Also salutary, if painful, is how investors in bank debt are coming to understand that they bear greater risk than they did. New European rules that came fully into force at the start of this year stipulate that troubled banks must deal with capital shortfalls by “bailing in” holders of bank bonds before any call is made on the taxpayer. The chance that bondholders might lose money suddenly seems more real. The turmoil at Deutsche this week stemmed partly from fear that the bank might struggle to pay interest next year on a type of bond that is designed to act as a buffer in a crisis. There are some design flaws in the bail-in regime, but the possibility that European banks are at last repairing themselves at a cost to their investors is the silver lining to this week’s spasms.
The clouds, alas, still loom. One source of anxiety is the health of the world economy. The factors that spook markets more broadly—the slowdown in China, plunging commodity prices and indebted energy firms, political upheaval from Greece to New Hampshire—all weigh heavily on banks in particular. Banks do well when the economies they serve are growing, and miserably when they are not. The receding prospect of higher interest rates leaves American banks with less hope of widening the margin between the rates they pay depositors and what they charge for loans. In Japan, where bank shares have fallen by 24% this month, and Europe central banks have imposed negative rates, in effect levying a fee on some reserves—one that banks have not yet been able to pass on to depositors. With the economic outlook growing gloomier, margins being squeezed and restructuring costs still hitting profits, investors have good reason to fret.

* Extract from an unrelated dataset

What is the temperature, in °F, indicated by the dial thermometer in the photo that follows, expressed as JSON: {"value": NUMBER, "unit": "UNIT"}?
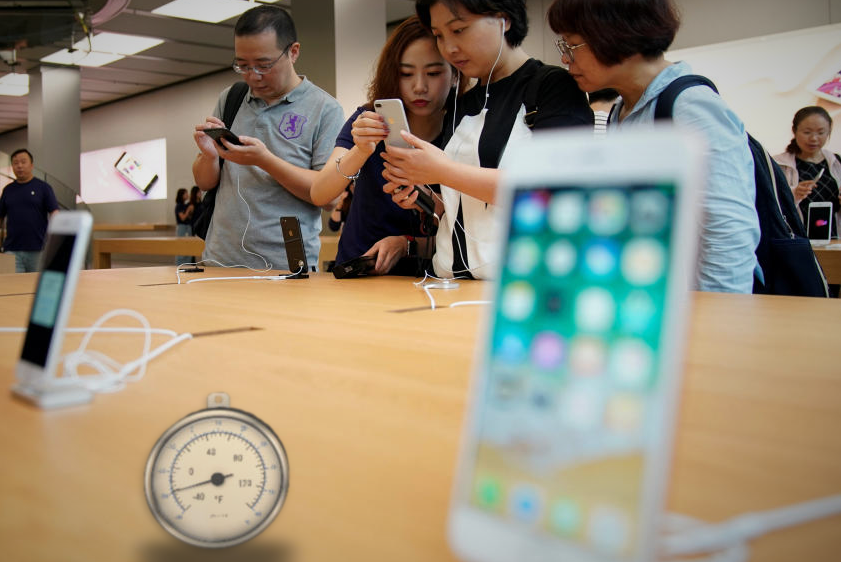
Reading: {"value": -20, "unit": "°F"}
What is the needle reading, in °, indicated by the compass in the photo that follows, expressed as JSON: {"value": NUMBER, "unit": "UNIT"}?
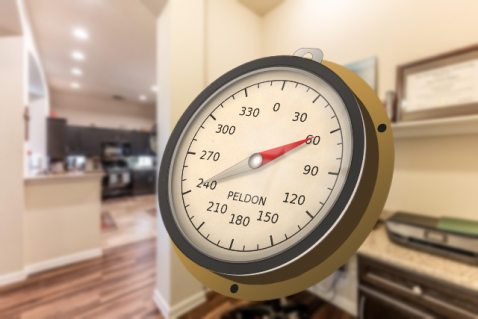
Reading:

Worse, some countries appear to have taken so long to deal with their banks that they will now struggle to clean them up at all. The IMF reckons that the total amount of non-performing debt in Europe was around €1 trillion ($1.13 trillion) at the end of 2014. Bail-in is an especially ugly prospect in countries where bank debt is owned not only by diversified financial institutions but also by local retail investors. Under such conditions, politicians may find that they cannot force the cost of cleaning up balance-sheets on voters without causing uproar.
Rome is where the hurt is
No country is more impaled on this dilemma than Italy. The gross value of non-performing loans makes up a whopping 18% of their total lending; retail investors own some €200 billion of bank bonds, equivalent to 12% of GDP. A government plan to buy bad debts from the banks at close to face value would fall foul of European rules against “state aid”. But selling the loans at a significant discount would force Italian banks to recognise losses, some of which could be borne by retail investors. The prime minister, Matteo Renzi, headed down this road late last year, when the efforts to save four small banks clobbered the savings of individual Italians and seemingly resulted in a high-profile suicide. He will not want to do so again.
The European Union and the Italian government recently agreed on a half-baked alternative to bail-in, though few think it will cleanse banks’ balance-sheets. Instead Italy seems trapped between the rock of hurting small savers and the hard place of a banking system strangled by bad debts. If Mr Renzi cannot negotiate his way round the new rules on bail-in, Italy’s banks and economy risk years of more stagnation, poisoning relations with the EU. Behind this week’s banking headlines is the threat of something very bad coming out of Italy.